DESCRIPTION OF THE TASK — The response must reproduce exactly every line of the material below holding the word "Adhesive".

MATERIAL FOR THE TASK —
┌──
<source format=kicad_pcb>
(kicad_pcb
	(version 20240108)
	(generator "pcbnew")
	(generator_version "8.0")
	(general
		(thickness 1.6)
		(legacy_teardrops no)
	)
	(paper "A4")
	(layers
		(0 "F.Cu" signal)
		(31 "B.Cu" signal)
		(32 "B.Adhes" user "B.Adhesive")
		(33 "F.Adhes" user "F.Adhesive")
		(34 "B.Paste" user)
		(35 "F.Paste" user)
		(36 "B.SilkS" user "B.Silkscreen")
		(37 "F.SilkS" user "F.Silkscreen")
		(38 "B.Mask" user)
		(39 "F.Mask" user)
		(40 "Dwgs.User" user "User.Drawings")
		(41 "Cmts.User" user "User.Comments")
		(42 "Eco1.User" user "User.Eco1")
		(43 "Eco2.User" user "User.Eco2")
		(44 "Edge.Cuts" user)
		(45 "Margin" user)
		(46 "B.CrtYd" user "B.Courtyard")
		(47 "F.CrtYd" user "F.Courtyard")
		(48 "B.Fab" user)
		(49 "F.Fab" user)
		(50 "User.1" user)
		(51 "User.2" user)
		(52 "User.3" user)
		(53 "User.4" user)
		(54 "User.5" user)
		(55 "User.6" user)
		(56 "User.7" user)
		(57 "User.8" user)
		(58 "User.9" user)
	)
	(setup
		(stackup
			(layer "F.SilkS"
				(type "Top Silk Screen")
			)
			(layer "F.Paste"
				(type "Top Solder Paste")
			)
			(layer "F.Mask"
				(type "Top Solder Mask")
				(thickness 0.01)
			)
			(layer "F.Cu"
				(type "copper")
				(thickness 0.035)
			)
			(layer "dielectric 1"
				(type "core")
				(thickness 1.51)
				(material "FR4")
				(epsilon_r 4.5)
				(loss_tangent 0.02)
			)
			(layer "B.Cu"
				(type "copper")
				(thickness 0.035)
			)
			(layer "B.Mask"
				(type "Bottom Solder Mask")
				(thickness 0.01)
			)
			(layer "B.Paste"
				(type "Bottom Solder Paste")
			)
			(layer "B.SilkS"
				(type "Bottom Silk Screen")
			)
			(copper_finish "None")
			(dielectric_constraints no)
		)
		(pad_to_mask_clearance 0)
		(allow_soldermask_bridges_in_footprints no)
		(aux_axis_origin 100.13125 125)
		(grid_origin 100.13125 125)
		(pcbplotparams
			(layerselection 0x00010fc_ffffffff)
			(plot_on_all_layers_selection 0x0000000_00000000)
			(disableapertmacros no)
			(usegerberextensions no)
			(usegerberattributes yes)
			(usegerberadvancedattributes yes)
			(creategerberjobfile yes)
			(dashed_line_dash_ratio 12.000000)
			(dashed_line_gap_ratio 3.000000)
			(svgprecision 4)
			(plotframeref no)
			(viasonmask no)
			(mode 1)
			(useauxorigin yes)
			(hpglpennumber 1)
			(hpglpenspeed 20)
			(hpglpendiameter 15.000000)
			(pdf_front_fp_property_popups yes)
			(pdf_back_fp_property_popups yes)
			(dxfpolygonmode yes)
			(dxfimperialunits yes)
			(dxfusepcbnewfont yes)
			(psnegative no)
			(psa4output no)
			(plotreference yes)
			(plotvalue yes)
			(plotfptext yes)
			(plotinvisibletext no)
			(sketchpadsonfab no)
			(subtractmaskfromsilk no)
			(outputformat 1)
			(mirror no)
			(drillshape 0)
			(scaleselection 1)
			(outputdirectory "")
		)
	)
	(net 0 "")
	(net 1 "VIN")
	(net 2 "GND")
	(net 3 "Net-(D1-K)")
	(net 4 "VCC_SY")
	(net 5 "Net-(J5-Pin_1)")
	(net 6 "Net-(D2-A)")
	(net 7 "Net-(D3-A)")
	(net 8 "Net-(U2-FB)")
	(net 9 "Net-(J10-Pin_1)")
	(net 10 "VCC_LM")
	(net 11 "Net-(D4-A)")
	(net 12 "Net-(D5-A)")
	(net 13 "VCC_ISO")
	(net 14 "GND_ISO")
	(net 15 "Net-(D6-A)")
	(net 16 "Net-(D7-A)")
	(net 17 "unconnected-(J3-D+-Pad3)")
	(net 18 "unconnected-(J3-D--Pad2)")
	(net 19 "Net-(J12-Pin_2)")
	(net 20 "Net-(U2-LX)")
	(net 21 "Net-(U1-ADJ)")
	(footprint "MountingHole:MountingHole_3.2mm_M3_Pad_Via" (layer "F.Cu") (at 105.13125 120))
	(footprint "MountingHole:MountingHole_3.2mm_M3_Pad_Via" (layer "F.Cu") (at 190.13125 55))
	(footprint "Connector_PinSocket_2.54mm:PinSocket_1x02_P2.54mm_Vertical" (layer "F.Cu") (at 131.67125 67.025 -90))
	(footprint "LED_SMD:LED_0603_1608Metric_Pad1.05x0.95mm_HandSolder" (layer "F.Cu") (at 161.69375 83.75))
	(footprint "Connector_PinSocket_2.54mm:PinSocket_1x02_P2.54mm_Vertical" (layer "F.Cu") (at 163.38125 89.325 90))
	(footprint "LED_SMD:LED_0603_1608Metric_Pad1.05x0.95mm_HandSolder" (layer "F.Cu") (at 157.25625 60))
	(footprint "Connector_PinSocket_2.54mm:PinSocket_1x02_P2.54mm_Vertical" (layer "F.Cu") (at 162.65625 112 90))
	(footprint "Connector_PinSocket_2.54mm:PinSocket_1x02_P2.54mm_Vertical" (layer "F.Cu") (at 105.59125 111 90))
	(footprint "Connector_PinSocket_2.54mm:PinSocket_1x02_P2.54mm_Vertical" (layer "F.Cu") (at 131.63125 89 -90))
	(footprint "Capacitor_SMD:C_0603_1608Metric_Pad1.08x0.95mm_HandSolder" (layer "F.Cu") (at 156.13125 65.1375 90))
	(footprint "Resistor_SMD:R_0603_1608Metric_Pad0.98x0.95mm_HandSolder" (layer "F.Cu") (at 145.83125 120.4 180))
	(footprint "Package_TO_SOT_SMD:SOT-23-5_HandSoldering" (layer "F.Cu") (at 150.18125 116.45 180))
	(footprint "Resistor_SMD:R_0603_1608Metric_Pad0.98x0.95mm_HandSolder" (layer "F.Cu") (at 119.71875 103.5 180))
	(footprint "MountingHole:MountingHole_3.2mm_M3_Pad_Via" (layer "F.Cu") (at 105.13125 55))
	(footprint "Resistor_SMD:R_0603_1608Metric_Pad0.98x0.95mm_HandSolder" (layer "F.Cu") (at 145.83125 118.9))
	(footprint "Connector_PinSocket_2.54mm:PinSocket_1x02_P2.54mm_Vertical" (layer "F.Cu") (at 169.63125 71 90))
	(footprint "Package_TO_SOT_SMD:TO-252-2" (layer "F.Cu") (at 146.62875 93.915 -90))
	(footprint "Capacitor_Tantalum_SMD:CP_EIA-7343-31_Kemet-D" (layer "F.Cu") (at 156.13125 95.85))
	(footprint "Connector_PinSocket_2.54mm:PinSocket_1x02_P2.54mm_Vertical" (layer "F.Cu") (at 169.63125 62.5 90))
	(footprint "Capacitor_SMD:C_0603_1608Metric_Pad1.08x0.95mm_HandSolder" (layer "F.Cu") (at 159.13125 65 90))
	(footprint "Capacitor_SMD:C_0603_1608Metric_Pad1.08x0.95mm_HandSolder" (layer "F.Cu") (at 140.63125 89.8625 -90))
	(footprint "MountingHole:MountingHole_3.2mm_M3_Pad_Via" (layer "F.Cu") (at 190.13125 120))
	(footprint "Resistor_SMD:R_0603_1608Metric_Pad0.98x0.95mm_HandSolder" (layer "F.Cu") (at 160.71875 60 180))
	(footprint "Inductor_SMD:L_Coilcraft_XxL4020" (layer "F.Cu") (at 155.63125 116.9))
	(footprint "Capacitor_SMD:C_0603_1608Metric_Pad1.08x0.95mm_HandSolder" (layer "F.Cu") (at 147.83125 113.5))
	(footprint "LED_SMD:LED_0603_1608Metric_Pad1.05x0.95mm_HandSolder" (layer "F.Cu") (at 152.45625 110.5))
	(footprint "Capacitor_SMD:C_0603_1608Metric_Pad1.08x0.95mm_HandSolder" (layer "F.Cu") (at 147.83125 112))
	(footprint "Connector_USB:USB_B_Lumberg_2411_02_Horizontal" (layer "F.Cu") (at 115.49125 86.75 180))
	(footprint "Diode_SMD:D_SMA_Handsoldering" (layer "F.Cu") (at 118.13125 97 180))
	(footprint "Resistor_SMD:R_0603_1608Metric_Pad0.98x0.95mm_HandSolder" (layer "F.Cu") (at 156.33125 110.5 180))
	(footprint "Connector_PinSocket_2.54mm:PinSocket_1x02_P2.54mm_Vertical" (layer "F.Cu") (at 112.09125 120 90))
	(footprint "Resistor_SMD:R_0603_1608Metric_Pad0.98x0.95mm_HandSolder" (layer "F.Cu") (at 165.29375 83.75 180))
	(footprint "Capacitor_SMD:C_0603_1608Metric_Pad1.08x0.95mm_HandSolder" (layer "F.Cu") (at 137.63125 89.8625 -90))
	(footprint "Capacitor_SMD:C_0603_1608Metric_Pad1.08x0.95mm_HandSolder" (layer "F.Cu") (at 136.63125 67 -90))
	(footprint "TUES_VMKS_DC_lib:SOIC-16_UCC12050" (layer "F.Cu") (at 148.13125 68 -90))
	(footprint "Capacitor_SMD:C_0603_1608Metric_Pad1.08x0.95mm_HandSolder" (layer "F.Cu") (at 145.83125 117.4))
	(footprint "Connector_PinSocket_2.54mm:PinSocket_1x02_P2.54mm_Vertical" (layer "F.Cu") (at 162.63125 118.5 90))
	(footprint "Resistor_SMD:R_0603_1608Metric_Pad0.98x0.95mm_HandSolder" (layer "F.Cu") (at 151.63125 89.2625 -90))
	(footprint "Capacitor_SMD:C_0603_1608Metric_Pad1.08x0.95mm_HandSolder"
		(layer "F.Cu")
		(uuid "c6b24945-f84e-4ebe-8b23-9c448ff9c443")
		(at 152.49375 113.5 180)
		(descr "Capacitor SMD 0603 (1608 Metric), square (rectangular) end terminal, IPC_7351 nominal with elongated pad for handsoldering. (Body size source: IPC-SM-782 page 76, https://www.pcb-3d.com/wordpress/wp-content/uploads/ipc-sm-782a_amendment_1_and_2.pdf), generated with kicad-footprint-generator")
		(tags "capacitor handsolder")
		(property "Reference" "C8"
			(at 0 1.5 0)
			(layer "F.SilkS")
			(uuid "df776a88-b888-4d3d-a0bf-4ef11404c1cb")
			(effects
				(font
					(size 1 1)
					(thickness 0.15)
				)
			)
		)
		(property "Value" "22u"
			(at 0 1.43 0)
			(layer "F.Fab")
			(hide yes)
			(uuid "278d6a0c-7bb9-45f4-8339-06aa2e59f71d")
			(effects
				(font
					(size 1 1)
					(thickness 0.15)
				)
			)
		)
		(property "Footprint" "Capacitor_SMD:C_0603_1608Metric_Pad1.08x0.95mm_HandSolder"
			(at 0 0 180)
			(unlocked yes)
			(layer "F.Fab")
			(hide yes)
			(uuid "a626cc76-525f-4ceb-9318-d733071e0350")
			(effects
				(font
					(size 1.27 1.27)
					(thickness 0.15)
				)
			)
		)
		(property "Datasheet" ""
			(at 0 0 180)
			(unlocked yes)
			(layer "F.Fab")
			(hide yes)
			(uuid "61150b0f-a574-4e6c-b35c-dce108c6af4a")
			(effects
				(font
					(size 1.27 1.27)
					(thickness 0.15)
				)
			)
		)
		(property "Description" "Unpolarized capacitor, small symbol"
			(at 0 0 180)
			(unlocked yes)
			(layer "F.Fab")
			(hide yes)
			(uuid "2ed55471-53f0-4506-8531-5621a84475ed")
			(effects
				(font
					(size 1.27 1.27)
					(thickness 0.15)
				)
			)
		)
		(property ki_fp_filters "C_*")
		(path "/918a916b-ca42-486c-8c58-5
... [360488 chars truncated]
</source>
└──
┌──
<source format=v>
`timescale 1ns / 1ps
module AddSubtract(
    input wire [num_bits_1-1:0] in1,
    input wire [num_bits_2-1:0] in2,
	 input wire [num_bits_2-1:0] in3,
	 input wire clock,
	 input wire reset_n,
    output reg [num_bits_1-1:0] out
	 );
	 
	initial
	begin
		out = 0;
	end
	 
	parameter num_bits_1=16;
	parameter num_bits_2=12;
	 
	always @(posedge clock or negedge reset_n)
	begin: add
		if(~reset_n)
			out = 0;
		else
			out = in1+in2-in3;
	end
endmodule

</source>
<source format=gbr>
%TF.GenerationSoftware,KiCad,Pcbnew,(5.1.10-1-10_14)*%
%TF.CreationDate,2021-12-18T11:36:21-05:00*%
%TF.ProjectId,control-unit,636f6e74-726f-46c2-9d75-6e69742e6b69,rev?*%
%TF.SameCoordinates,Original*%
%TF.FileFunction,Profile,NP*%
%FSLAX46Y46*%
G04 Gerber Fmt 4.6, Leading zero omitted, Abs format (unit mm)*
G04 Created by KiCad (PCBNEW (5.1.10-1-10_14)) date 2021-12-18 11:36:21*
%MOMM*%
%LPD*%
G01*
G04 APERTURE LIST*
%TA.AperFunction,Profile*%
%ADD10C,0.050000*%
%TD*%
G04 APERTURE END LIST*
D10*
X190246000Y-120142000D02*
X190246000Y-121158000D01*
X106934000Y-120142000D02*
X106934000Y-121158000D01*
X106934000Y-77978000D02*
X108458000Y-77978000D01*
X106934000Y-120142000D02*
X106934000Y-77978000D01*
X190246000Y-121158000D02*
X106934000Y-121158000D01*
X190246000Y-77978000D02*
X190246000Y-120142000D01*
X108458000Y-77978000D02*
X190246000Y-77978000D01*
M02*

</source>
└──
EXERCISE ANSWER —
		(32 "B.Adhes" user "B.Adhesive")
		(33 "F.Adhes" user "F.Adhesive")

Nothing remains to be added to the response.